Following the Dreyfus affair and the anti-Semitism that surrounded it, a reactionary movement arose called Action Français. Action Français set about undoing any and all effects of the French Revolution—it was monarchist, anti-democratic, nationalistic and very, very Catholic. In fact is was so Catholic that Pius XI condemned the movement in 1926—in other words, Pius saw the movement as using a veneer of Catholic faith for political and socio-economic objectives that were contrary to Catholic thought. Pius XII lifted the excommunications in 1939 when he saw Action Français as a defense against Marxist-Leninism, but the Holy See never endorsed the political or sociological objectives of the movement which ran contrary to the encyclicals of Leo XIII and Pius XI (and subsequently to the social encyclicals of John XXIII, Paul VI, John Paul II, and Benedict XVI.)

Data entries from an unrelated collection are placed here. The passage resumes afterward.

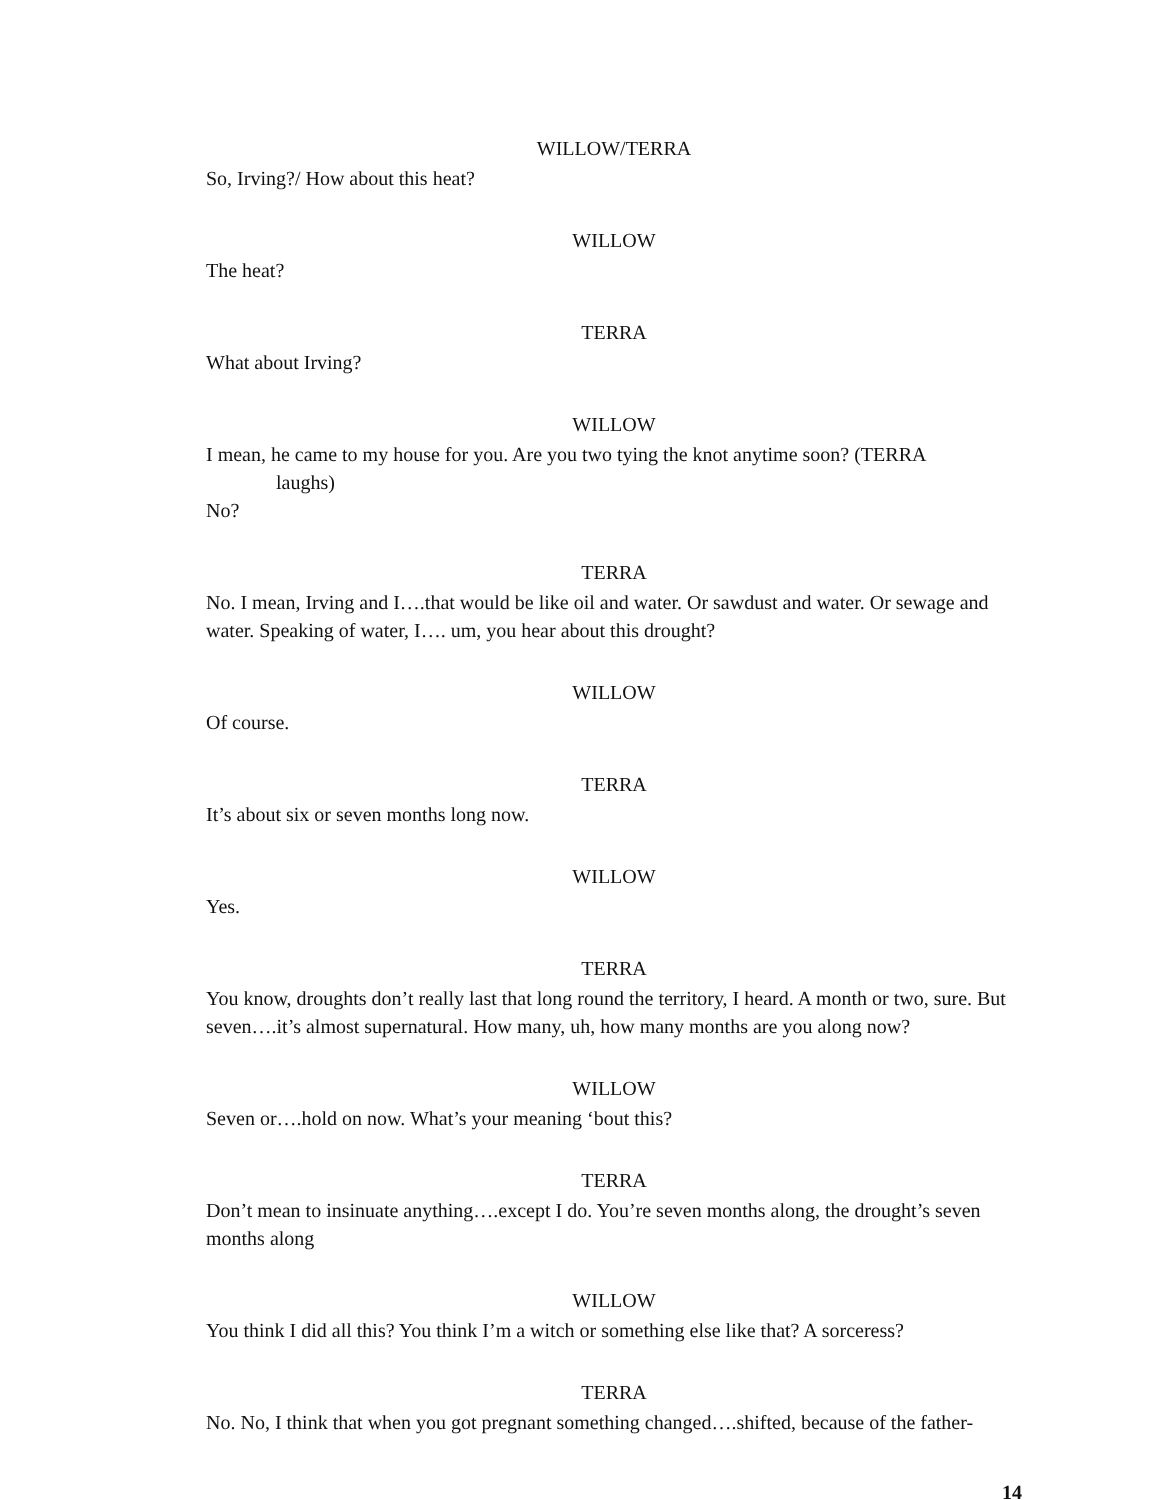WILLOW/TERRA
So, Irving?/ How about this heat?
WILLOW
The heat?
TERRA
What about Irving?
WILLOW
I mean, he came to my house for you. Are you two tying the knot anytime soon? (TERRA
laughs)
No?
TERRA
No. I mean, Irving and I….that would be like oil and water. Or sawdust and water. Or sewage and water. Speaking of water, I…. um, you hear about this drought?
WILLOW
Of course.
TERRA
It’s about six or seven months long now.
WILLOW
Yes.
TERRA
You know, droughts don’t really last that long round the territory, I heard. A month or two, sure. But seven….it’s almost supernatural. How many, uh, how many months are you along now?
WILLOW
Seven or….hold on now. What’s your meaning ‘bout this?
TERRA
Don’t mean to insinuate anything….except I do. You’re seven months along, the drought’s seven months along
WILLOW
You think I did all this? You think I’m a witch or something else like that? A sorceress?
TERRA
No. No, I think that when you got pregnant something changed….shifted, because of the father-
14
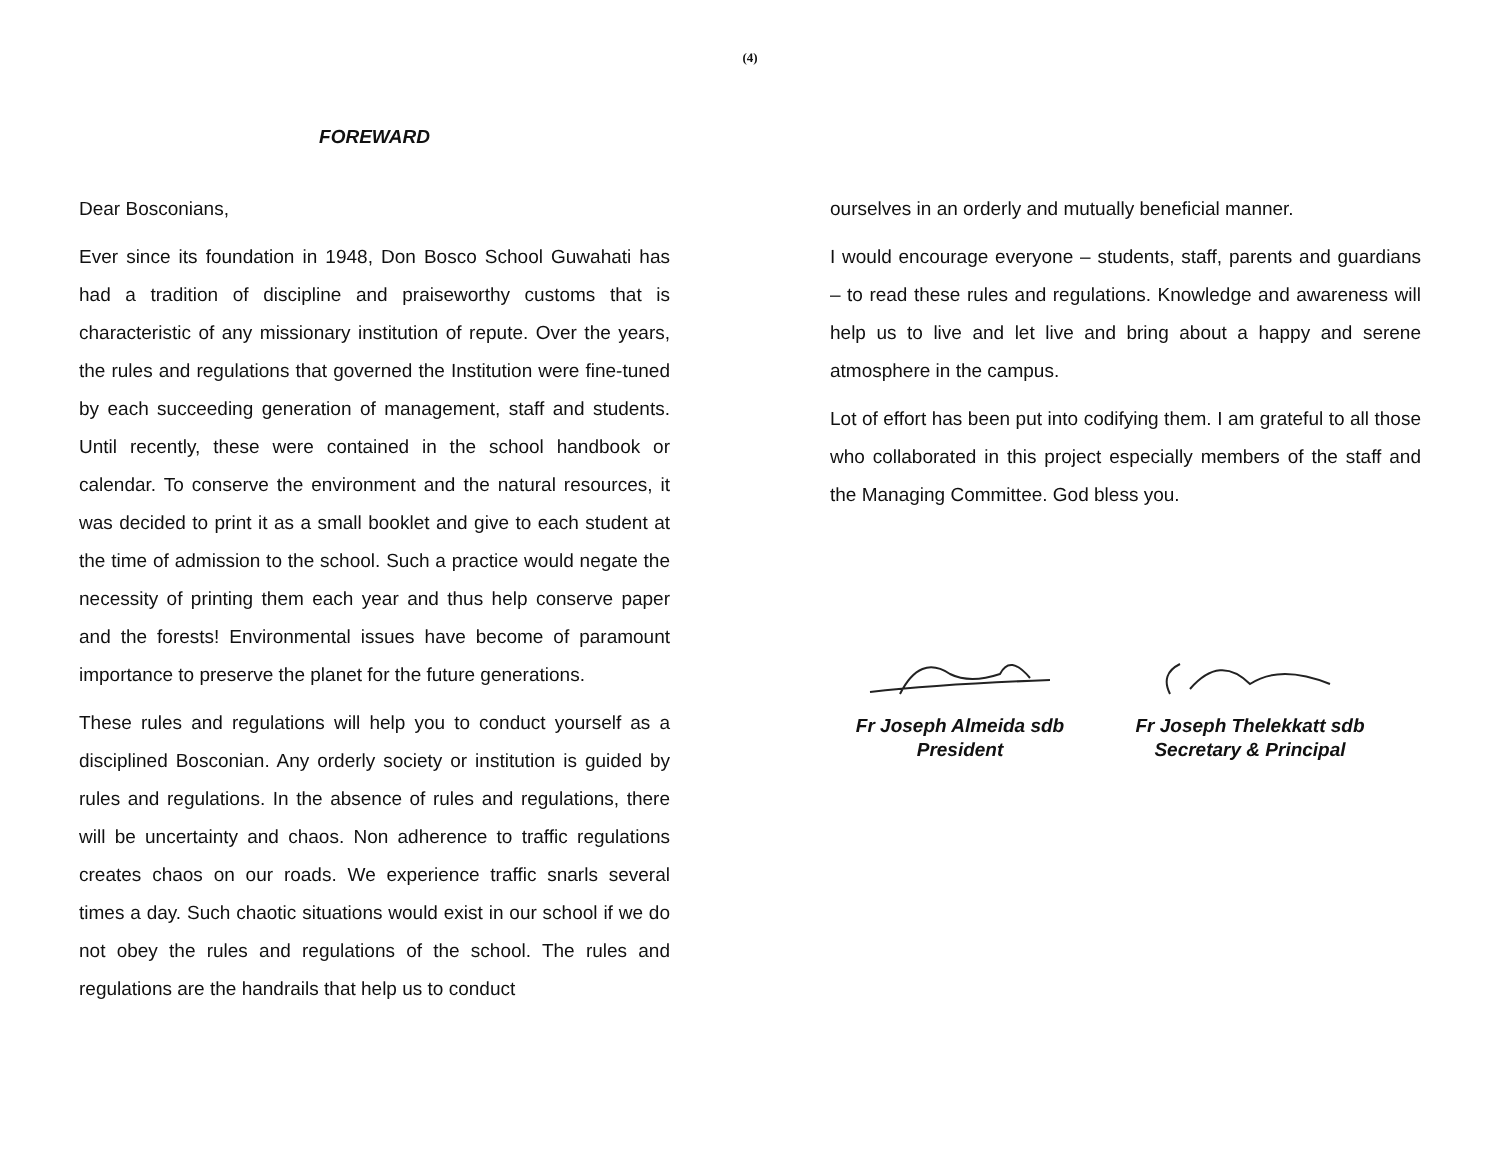(4)
FOREWARD
Dear Bosconians,
Ever since its foundation in 1948, Don Bosco School Guwahati has had a tradition of discipline and praiseworthy customs that is characteristic of any missionary institution of repute. Over the years, the rules and regulations that governed the Institution were fine-tuned by each succeeding generation of management, staff and students. Until recently, these were contained in the school handbook or calendar. To conserve the environment and the natural resources, it was decided to print it as a small booklet and give to each student at the time of admission to the school. Such a practice would negate the necessity of printing them each year and thus help conserve paper and the forests! Environmental issues have become of paramount importance to preserve the planet for the future generations.
These rules and regulations will help you to conduct yourself as a disciplined Bosconian. Any orderly society or institution is guided by rules and regulations. In the absence of rules and regulations, there will be uncertainty and chaos. Non adherence to traffic regulations creates chaos on our roads. We experience traffic snarls several times a day. Such chaotic situations would exist in our school if we do not obey the rules and regulations of the school. The rules and regulations are the handrails that help us to conduct
ourselves in an orderly and mutually beneficial manner.
I would encourage everyone – students, staff, parents and guardians – to read these rules and regulations. Knowledge and awareness will help us to live and let live and bring about a happy and serene atmosphere in the campus.
Lot of effort has been put into codifying them. I am grateful to all those who collaborated in this project especially members of the staff and the Managing Committee. God bless you.
Fr Joseph Almeida sdb
President
Fr Joseph Thelekkatt sdb
Secretary & Principal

Despite the relative strength of Action Français in the first half of the 20th century, monarchism never garnered enough political momentum for there to be serious consideration of restoring the French monarchy, especially in a somewhat absolutist form as advocated by the hard-line monarchists. Action Français faded out after World War II, but its nationalistic, conservative, anti-immigrant and anti-Semitic fanaticism remained in the hearts of many French reactionaries.
Among the bearers of the Action Français heritage was the late Archbishop Marcel Lefebvre. Lefebvre came from a monarchist family in the North of France. Like others in the Legitimist tradition they saw the French Revolution and the end of the ancien regime as the collapse of everything Catholic. They wanted not only to restore the Bourbons to the Throne of France, but Catholicism as the State Religion. Lefebvre himself was an ardent supporter of the Vichy Regime during the Nazi occupation as he saw the Petain dictatorship as the womb for a reborn Monarchist France. The Archbishop shared in the anti-immigrant, anti-Jew, anti-Muslim, anti-democratic views of Action Français and later, with the collapse of the movement as a force in French politics, shifted his political allegiance to Jean-Marie LePen and his French National Party. Le Pen is infamous for his anti-Semitism and his skepticism about the Holocaust.
Lefebvre’s own anti-Semitism has colored the Catholic Traditionalist movement. Many Traditionalists have insisted on maintaining the older Good Friday Collect for the Jews, describing them as perfidis (unbelieving, but often translated perfidious). This word had been removed from the Liturgy by John XXIII who literally stopped the Good Friday Service in 1960 and ordered the prayer recited without that word. Benedict XVI insisted that the traditional collect be altered to avoid the word but his insistence has been ignored by many in the “Traditionalist” community and certainly by those in Lefebvre’s Society of Saint Pius X. Among the four bishops illicitly ordained by Lefebvre, the Englishman Richard Williamson, has been a notorious Holocaust denier. Contemporary Traditionalist literature both in France and throughout Western Europe and North America, the parts of the world where neo-Traditionalism has taken root, is often laced with anti-Semitism, sometimes subtle, sometimes virulent. The Traditionalist communities in France are hotbeds of agitation against both Jews and Muslims.